-- Start DATA SHOWN --

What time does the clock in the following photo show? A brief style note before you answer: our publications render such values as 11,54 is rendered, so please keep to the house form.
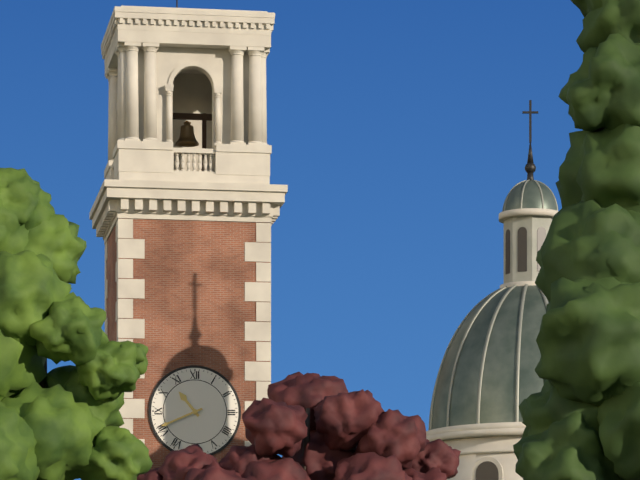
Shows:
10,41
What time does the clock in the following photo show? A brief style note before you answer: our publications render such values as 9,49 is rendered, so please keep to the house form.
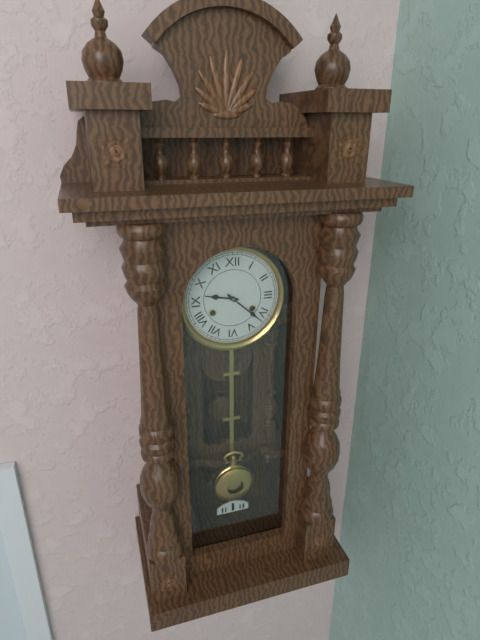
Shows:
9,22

-- End DATA SHOWN --
-- Start DATA SHOWN --

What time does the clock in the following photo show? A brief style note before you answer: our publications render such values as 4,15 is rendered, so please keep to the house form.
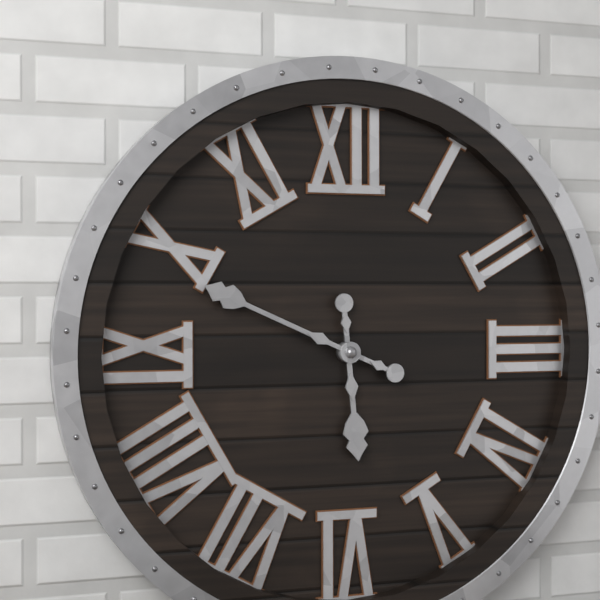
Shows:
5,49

-- End DATA SHOWN --
-- Start DATA SHOWN --

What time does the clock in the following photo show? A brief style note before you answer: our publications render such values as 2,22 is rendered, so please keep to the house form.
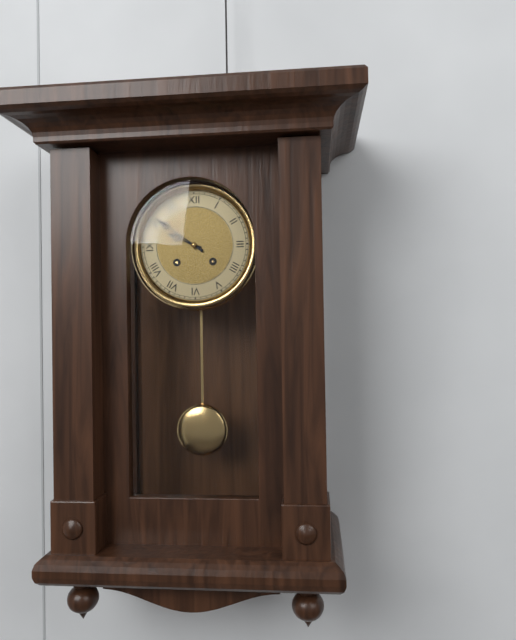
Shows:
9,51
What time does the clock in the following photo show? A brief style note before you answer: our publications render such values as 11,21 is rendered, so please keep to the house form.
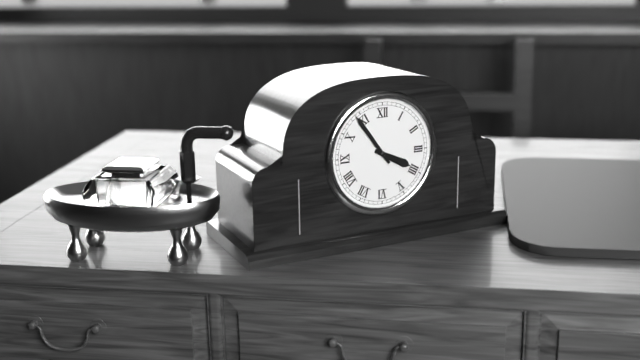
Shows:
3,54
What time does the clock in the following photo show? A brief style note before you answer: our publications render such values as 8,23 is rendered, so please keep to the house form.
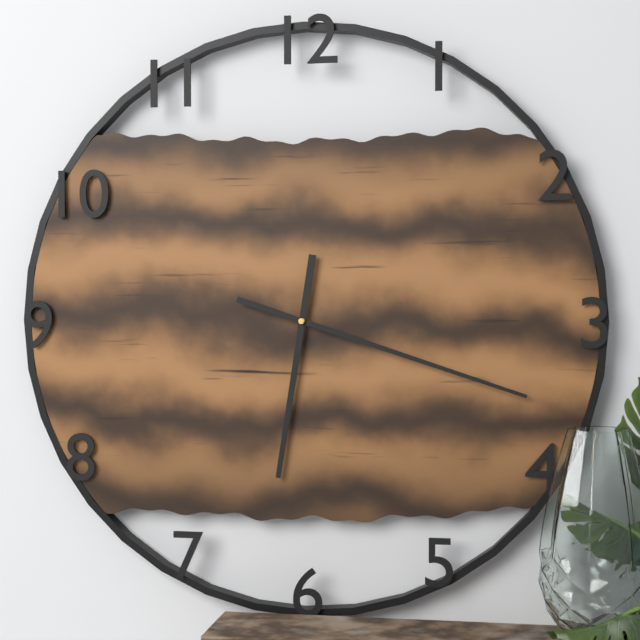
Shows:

-- End DATA SHOWN --

## BRIEF:
Extract every line of the items above that contains the word "answer", treating uppercase and lowercase as different.

## EXERCISE OUTPUT:
What time does the clock in the following photo show? A brief style note before you answer: our publications render such values as 11,54 is rendered, so please keep to the house form.
What time does the clock in the following photo show? A brief style note before you answer: our publications render such values as 9,49 is rendered, so please keep to the house form.
What time does the clock in the following photo show? A brief style note before you answer: our publications render such values as 4,15 is rendered, so please keep to the house form.
What time does the clock in the following photo show? A brief style note before you answer: our publications render such values as 2,22 is rendered, so please keep to the house form.
What time does the clock in the following photo show? A brief style note before you answer: our publications render such values as 11,21 is rendered, so please keep to the house form.
What time does the clock in the following photo show? A brief style note before you answer: our publications render such values as 8,23 is rendered, so please keep to the house form.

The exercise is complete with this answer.